The nitrogen-vacancy (NV) center is a point defect in diamond with unique properties. It holds electrons that can be controlled using light and microwaves. As a result, the defect emits photons capable of carrying quantum information.
Nitrogen-vacancy (NV) defect centers in diamond are strong candidates to generate entangled states in solid-state environments even at room temperature. Because of its solid-state environments, NV centers are always surrounded by many other unknown defects with different spin properties, called “spin defects.”
The interaction between measurable NV-center qubit and spin defects leads to the loss of the quantum state of the qubit. Hence, it causes operation failure. Traditional solutions try to identify these disrupting defects to protect the qubit from them.
MIT scientists recently invented a method that uses an NV center to probe its environment and uncover the existence of several nearby spin defects. The technique can help scientists to determine the defect’s location to control them to achieve a coherent quantum state.
In the study, scientists identified, located, and controlled two electron-nuclear spin defects near an NV center. Microwave pulses were primarily sent at desired frequencies to control the NV center. While doing so, they also pulsed another microwave that explores the surrounding environment for other spins. They then observed the resonance spectrum of the spin defects interacting with the NV center.
The spectrum dipped in several spots when the probing pulse interacted with nearby electron-nuclear spins, indicating their presence. Scientists then swept a magnetic field across the area at different orientations. This allowed them to quantify each defect’s spin to each magnetic orientation.
Later on, energy measurements were plugged into a model equation with unknown parameters. This equation is used to describe the quantum interactions of an electron-nuclear spin defect under a magnetic field. Then, they could solve the equation to characterize each defect successfully.
The next step is the characterization of the interaction between the defects and the NV. For this, scientists again swept the magnetic field at different orientations, but this time looked for changes in energies describing the interactions between the two defects and the NV center.
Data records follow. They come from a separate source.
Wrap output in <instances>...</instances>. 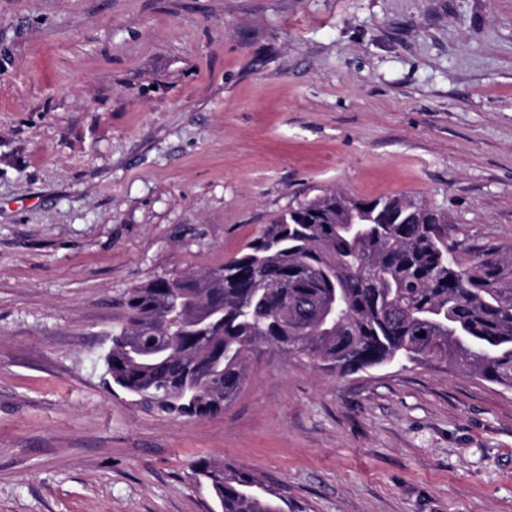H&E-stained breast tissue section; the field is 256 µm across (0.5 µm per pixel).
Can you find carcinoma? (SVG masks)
<instances>
[{
  "label": "carcinoma",
  "instance_id": "carcinoma-1",
  "mask_svg": "<svg viewBox=\"0 0 512 512\" xmlns=\"http://www.w3.org/2000/svg\"><path fill=\"white\" fill-rule=\"evenodd\" d=\"M224 304L207 327L175 322L169 302ZM108 351L112 384L148 410L188 420L235 399L260 346L341 374L445 360L512 390V250L448 243V211L422 199H357L331 190L264 225L232 259L172 286L125 295ZM137 336L131 353L121 342ZM195 482L219 512H287L280 489L199 459Z\"/></svg>",
  "mask_w": 512,
  "mask_h": 512
}]
</instances>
The stronger the interaction, the closer they were to one another.
Interaction strengths determined the defect’s location in relation to the NV center and each other. That generated an excellent map of the locations of all three defects in the diamond.
Characterizing the defects and their association with the NV center allows full control, which includes a couple of steps to illustrate. To start with, they pump the NV center and surrounding environment with a sequence of pulses of green light and microwaves that help put the three qubits in a notable quantum state.
They then use another sequence of pulses that in an ideally entangles the three qubits briefly, and then disentangles them, which empowers them to recognize the three-spin coherence of the qubits.
Scientists verified the three-spin coherence by measuring a significant spike in the resonance spectrum. The measurement of the spike recorded was essentially the sum of the frequencies of the three qubits. If the three qubits, for instance, had little or no entanglement, there would have been four separate spikes of smaller height.
The lead co-author Won Kyu Calvin Sun, a graduate student in the Department of Nuclear Science and Engineering and a member of the Quantum Engineering group, said, “We come into a black box [environment with each NV center]. But when we probe the NV environment, we start seeing dips and wonder which types of spins give us those dips. Once we [figure out] the spin of the unknown defects, and their interactions with the NV center, we can start controlling their coherence. Then, we have full universal control of our quantum system.”
Joining Sun on the paper are lead author Alexandre Cooper ’16 of Caltech; Jean-Christophe Jaskula, a research scientist in the MIT Research Laboratory of Electronics (RLE) and member of the Quantum Engineering group at MIT; and Paola Cappellaro, a professor in the Department of Nuclear Science and Engineering, a member of RLE, and head of the Quantum Engineering group at MIT.
The paper is published Feb. 25 in Physical Letters Review.